Perusing vegan recipes has been a learning experience, and I have discovered some great new dishes that I probably would never have tried before, but sometimes you just need to turn to an old favorite, a good comfort food. Browsing online recipes, I came across a take on eggplant parmesan by Rachael Ray. Now that's a comfort food in my book, but not so much for my eggplant-avoiding husband. It wasn't a vegan recipe, but with a little tweaking, it could be, and Rob agreed to go along with it. (He's been much more open-minded to trying new things since he's been seeing such good results on the scale.)
You can find the original recipe here. I simplified it a bit, since this is definitely not one of her Thirty Minute Meals, and made it vegan, replacing the cheese with Daiya and omitting the eggwash from the eggplant breading process. This has become a standard make-ahead meal for me. I double the recipe (or sometimes more) and I've gotten the assembly line down to a science so that one afternoon in the kitchen turns out enough stackers for a couple of dinners and plenty of lunches for Rob to bring to work.

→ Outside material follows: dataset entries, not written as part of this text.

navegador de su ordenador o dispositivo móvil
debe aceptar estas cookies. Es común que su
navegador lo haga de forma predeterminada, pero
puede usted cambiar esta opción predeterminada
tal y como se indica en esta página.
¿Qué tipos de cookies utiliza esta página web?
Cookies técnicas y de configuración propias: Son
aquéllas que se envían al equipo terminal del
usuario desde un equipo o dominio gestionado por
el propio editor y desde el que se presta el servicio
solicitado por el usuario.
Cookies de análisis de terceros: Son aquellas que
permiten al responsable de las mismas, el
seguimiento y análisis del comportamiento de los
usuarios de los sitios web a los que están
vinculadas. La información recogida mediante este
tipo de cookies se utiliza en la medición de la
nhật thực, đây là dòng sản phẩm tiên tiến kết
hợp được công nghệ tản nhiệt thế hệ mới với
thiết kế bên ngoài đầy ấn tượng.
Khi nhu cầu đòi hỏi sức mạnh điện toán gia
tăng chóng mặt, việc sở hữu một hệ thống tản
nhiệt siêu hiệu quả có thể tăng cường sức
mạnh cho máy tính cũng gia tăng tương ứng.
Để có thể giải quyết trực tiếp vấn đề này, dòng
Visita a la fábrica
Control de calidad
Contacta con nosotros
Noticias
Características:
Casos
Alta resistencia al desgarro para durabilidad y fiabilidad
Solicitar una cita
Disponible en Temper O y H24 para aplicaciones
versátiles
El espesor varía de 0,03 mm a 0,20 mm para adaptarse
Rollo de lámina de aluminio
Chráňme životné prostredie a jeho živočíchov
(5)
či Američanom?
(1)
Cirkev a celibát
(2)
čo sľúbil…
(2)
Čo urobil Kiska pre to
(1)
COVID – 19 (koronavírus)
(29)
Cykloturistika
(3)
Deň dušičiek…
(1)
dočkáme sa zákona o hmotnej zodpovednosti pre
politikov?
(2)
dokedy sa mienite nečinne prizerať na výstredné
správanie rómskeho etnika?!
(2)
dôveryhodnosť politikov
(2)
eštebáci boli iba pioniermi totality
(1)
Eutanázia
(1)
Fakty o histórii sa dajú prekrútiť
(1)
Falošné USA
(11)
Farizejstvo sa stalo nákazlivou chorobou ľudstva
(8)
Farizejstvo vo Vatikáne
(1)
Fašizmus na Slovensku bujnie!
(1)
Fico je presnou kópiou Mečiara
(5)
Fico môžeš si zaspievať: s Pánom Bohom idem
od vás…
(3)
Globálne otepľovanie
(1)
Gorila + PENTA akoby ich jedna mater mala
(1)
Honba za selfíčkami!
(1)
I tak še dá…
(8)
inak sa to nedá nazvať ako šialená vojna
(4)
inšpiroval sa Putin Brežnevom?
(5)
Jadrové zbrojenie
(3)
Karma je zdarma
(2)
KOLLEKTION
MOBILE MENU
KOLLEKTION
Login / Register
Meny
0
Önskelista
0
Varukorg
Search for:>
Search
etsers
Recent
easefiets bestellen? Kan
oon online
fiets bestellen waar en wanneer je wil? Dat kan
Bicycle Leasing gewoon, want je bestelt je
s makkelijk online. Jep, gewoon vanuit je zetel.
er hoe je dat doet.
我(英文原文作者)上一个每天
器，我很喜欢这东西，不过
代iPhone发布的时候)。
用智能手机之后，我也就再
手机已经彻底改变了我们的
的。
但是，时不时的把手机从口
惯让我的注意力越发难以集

I start with the filling, sauteeing a bunch of rainbow chard with a little olive oil, shallots and garlic. Once the leaves turn a bright green and are slightly wilted, I take them off the heat and leave them in the pan until I'm ready to assemble the stackers.
I use jarred organic tomato sauce instead of roasting my own tomatoes from scratch and we omit the onion filling, adding shallots to the chard instead.
After the sliced eggplant has been salted and drained for 30-minutes, we're ready to go. First, I dredge the eggplant slices in whole wheat flour, then in a slurry of cornstarch and water, and finally in panko, before pan frying them. To avoid burning issues, you may have to wipe out the pan and add fresh oil between batches. As the fried eggplant slices come out of the pan, I arrange them on a baking sheet that has been sprayed with cooking spray. Then I add a spoonful of tomato sauce, some of the chard, and a sprinkle of Daiya mozzarella, finishing the stacker with a second fried eggplant slice. When the tray is full, it goes into the oven for 5-8 minutes at 400 degrees so that the cheese melts and the chard is heated through.
These stay well in the refrigerator for a few days and can be frozen for later meals. I love them, and my husband, who would never before touch eggplant, has named this as his all-time favorite home-cooked meal. Mission complete. Thanks, Rachael.
Week four, I dropped another pound and a half, bringing the total to 11.5 pounds. (Rob is closer to 18 pounds.) Only two more weeks, although I'm pretty sure most of these vegan recipes will continue to be staples in our meal plan. Rob is prepared to be vegan for life. I am looking forward to real cheese and my coffee creamer. However, we are accomplishing exactly what we set out to do, kick some food cravings, get healthier, lose weight and explore a new eating lifestyle.